【連載】教育現場の課題をひもとく 「特別の教科 道徳」への準備④ 評価、運営組織、全体計画など

元全国小学校道徳教育研究会会長 馬場喜久雄

 

1.学校全体で準備をしっかりと

(1)評価について共通理解を

「『道徳の評価』が新しく始まる」という誤解が多く聞かれる。「道徳の時間」は、授業である以上評価があるのは当然であったはずだ。他の教科と同じように、授業中の発言や書かれた物、あるいは表情やうなずき、私語、手いたずらなどで評価してきたはずである。

また数値では表さないというが、これは授業のことであり、道徳教育全般としては「行動の記録」として評価してきている。

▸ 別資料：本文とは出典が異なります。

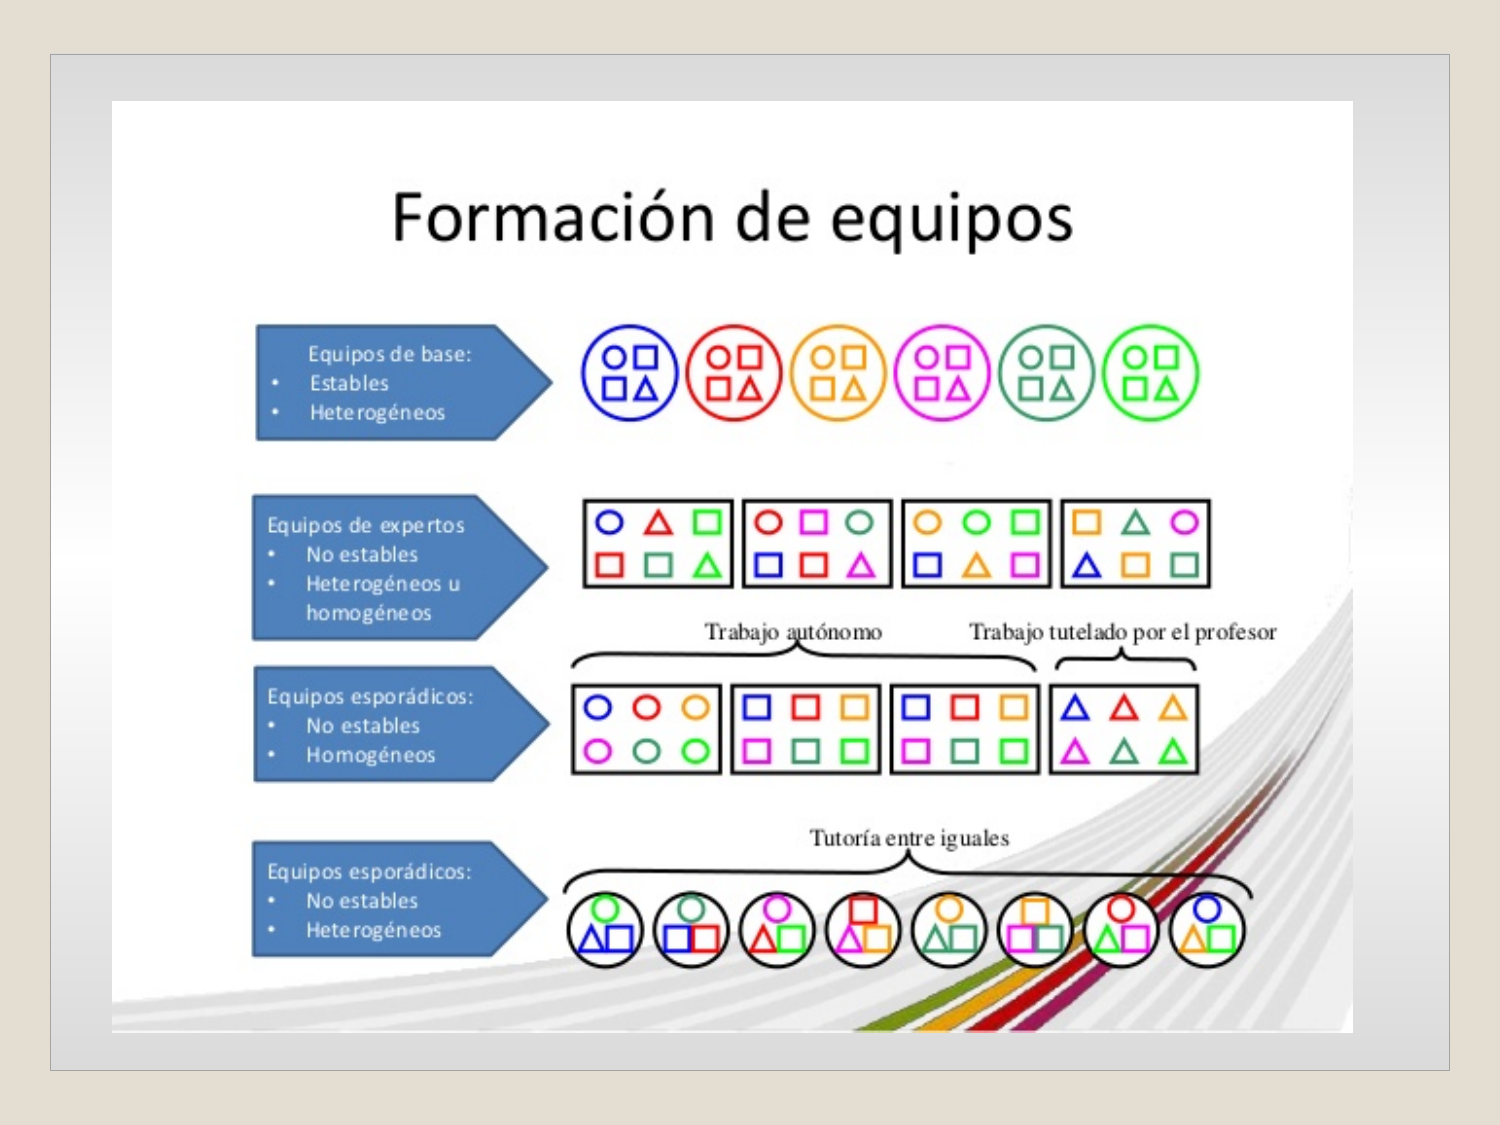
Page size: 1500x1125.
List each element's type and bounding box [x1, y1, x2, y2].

では、何が新しいのか。指導要録に評価を書くことである。いま、文部科学省の評価委員会で検討がなされているので、その結果を待つわけだが、学校としては学習指導要領にある「児童の学習状況や道徳性に係る成長の様子を継続的に把握し、指導に生かすよう努める必要がある。ただし、数値などによる評価は行わないものとする」をしっかり読み込み、理解しておくことではないだろうか。

(2)学校の運営組織の点検

いくつもの学校の校務分掌図を見ることがあったが、道徳の分掌は各教科と同列の学校が多く見られた。はたしてそれでよいのであろうか。道徳教育推進教師は、上に立つ仕事である。ならば、教務主任や、生徒指導主任、研究主任と同等の位置になくてはならない。今一度、道徳教育推進教師を中心とした道徳の仕事を考えて、校務分掌を検討する必要があろう。

(3)道徳の全体計画の見直しと別葉の充実

道徳教育を進めるに当たって、その目標を踏まえて全体計画を作成し、校長の方針の下、道徳教育推進教師を中心に全教師が協力して道徳教育を展開することが大切である。

作成に当たっては、児童、学校地域の実態を踏まえ、道徳教育の重点目標を設定する。そして、各教科等における指導内容や時期を明確に示す。また、家庭や地域社会との連携を示すことも大切である。

(4)新たな内容項目の意図と指導内容を押さえる

「いじめ問題への対応の充実や、児童生徒の発達段階をより一層踏まえた体系的なものにする」「中学校までの指導の系統性を考えて、新しい内容項目を設ける」ということから、次の内容項目が新しくなった(平成元年以前と比べると、新しいものは高学年の「よりよく生きる喜び」であり、後は復活といえる)。

「個性の伸長」が低学年に、「公正公平、社会正義」が低学年と中学年に、「国際理解、国際親善」が低学年に、「相互理解、寛容」が中学年に、「よりよく生きる喜び」が高学年に加わった。また、低学年の「伝統と文化の尊重、国や郷土を愛する態度」が、「郷土」だけだったものに「我が国や」が加わった。そのほか、文言が変わったものもいくつかある。

これらをしっかりと把握して、指導内容等を考えておく。

2.まとめ

新しく変わるところ、変わらなくてはいけないところ、変わってはいけないところなどをしっかりと押さえる。道徳科の授業は、毎週1回必ず行うことが極めて大事といえる。

そのことが、地域の信頼を得て、地域とともに子どもたちの豊かな心を育てていくことにつながる。そのためにも、道徳教育の発信を学校公開などを通して行っていきたい。